Em Rondônia, a Rede Globo gravou em duas cidades: Porto Velho e Abunã.

É nesta última, 215 quilômetros a oeste da capital, que reside a última polêmica envolvendo a ferrovia. Para colocar uma locomotiva, a Baldwin número 20, e uma litorina nos trilhos, foi necessário cortá-los.

Dormentes apodrecidos foram retirados e colocados novos, ainda que sem precisão, para simular a construção da estrada de ferro. Com o fim das gravações, nada foi consertado.

Pelo acordo feito com o governo federal - ainda o responsável pela ferrovia -, a emissora tem até o dia 30 para devolver tudo em ordem.

Mas o representante da Secretaria do Patrimônio da União, Antonio Roberto dos Santos Ferreira, acredita que o prazo deve ser prorrogado por causa do período chuvoso. "Se fizer uma retrospectiva, os danos desde que ela foi fechada são muito maiores", disse Ferreira na quarta-feira, quando inspecionou os locais das gravações. "Seria um problema grave se o dano fosse irreversível, o que não foi o caso." Os cenários da minissérie foram desmontados e não poderão servir de pontos turísticos.

O rebuliço causado pela passagem da Rede Globo foi tão grande que até o destino da locomotiva 20 virou motivo de briga. Restaurada e renumerada para 5, a maria-fumaça está em Santo Antonio, próxima a um cemitério de máquinas abandonadas na capital. Mas quem a reivindica é cidade de Guajará-Mirim, de onde partiu para as gravações.
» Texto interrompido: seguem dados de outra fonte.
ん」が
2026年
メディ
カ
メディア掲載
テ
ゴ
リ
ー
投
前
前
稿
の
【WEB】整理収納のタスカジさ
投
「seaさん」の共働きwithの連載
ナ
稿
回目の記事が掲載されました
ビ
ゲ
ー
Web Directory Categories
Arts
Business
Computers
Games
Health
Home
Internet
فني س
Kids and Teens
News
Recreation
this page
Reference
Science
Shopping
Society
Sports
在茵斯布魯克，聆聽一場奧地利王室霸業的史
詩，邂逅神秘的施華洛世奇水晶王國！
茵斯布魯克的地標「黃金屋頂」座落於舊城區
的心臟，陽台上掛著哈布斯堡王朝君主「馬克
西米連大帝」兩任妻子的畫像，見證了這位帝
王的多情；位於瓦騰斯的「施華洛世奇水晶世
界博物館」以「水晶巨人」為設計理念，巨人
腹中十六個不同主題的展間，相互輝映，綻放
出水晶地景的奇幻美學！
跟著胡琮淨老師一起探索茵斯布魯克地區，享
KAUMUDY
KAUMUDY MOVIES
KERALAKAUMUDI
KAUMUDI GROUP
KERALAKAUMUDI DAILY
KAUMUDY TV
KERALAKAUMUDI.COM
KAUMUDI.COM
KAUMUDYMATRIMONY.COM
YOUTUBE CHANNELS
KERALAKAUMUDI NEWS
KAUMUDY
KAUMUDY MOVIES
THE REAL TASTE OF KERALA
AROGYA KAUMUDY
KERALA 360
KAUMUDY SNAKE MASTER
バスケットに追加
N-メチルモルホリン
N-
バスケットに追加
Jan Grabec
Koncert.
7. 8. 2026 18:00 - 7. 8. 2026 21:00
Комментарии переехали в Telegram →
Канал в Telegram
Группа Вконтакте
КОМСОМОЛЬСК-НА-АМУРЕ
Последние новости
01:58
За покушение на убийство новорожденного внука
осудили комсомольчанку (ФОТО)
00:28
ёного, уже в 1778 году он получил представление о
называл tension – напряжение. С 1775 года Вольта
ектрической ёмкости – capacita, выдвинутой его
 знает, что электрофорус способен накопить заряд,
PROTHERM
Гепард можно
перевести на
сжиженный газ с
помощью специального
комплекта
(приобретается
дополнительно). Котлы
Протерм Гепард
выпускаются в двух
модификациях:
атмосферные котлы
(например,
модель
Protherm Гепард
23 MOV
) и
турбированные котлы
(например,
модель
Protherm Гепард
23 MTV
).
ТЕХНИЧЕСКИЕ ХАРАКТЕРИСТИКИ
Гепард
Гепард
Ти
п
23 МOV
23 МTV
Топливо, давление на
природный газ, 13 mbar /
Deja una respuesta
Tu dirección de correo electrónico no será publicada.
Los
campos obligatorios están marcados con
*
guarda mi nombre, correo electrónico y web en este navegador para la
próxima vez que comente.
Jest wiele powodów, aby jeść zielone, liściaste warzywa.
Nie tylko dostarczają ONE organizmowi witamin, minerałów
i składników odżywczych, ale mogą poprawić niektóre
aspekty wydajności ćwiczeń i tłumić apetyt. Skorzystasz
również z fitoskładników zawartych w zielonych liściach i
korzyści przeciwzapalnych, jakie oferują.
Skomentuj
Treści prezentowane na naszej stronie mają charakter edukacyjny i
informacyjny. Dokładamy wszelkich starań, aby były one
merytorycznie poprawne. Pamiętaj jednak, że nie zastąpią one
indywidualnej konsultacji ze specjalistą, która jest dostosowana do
Ivo Cassol, que assinou documento se comprometendo a devolvê-la, agora informa que a locomotiva só volta quando houver condições de tráfego no fim da ferrovia.

RESTAURAÇÃO

"A Rede Globo deixou um rastro de destruição, mas tomara que eles nos ajudem e também ao governo de Rondônia a refazer essa estrada", diz o arquiteto Luiz Leite de Oliveira, da Associação Amigos da Madeira-Mamoré. A entidade é hoje a mais ferrenha defensora da preservação e do restauro da ferrovia. Seus membros, muitos ex-ferroviários, não se conformam com o abandono e a falta de ação para manter o patrimônio público. Por isso acreditavam que, com a Globo, teriam condições de levantar a bandeira da restauração. Não conseguiram.

Na oficina da Estrada de Ferro Madeira-Mamoré, em Porto Velho, máquinas e guindastes apodrecidos dividem o espaço com tornos, engrenagens, grelhas, feixes de molas, rodados, burrinhos de puxar água e tampas de fornalhas todos enferrujados. São peças dos séculos 19 e 20. O próprio galpão é um conjunto de alumínio retorcido, com o teto dilapidado, e onde o mato propicia esconderijo para drogados.

No fim dos anos 70, surgiu a associação de amigos da ferrovia. Conseguiu feitos importantes desde então, como besuntar com muita graxa o girador de locomotivas que foi aterrado durante quase uma década para virar campo de futebol para soldados. Há dois anos, voltou a ser exibido ao público. "Não podíamos fazer aqui uma escola, com convênio, para formar maquinistas e mecânicos? Em vez, iam deixar construir um shopping aqui", afirma Maria Auxiliadora Lobo de Souza, de 69 anos, ex-datilógrafa, escriturária e agente administrativa da Madeira-Mamoré entre 1953 e 1983.

TURISMO

O atual secretário Luiz Carlos Venceslau vê, com a minissérie, a oportunidade para promover o turismo no Estado. Garante que se o presidente Lula tivesse destinado só US$ 2 milhões dos US$ 56 milhões gastos com o novo avião recuperaria a estrada de ferro em três trechos (nas regiões de Porto Velho, Abunã e Guajará-Mirim) e criaria um pólo turístico-gastronômico na área do porto marítimo-ferroviário na capital. "Transformaria no maior ponto turístico da Amazônia."

Planos mirabolantes para recuperar a Ferrovia Madeira-Mamoré sempre existiram. Nenhum foi capaz de recuperar coisa alguma.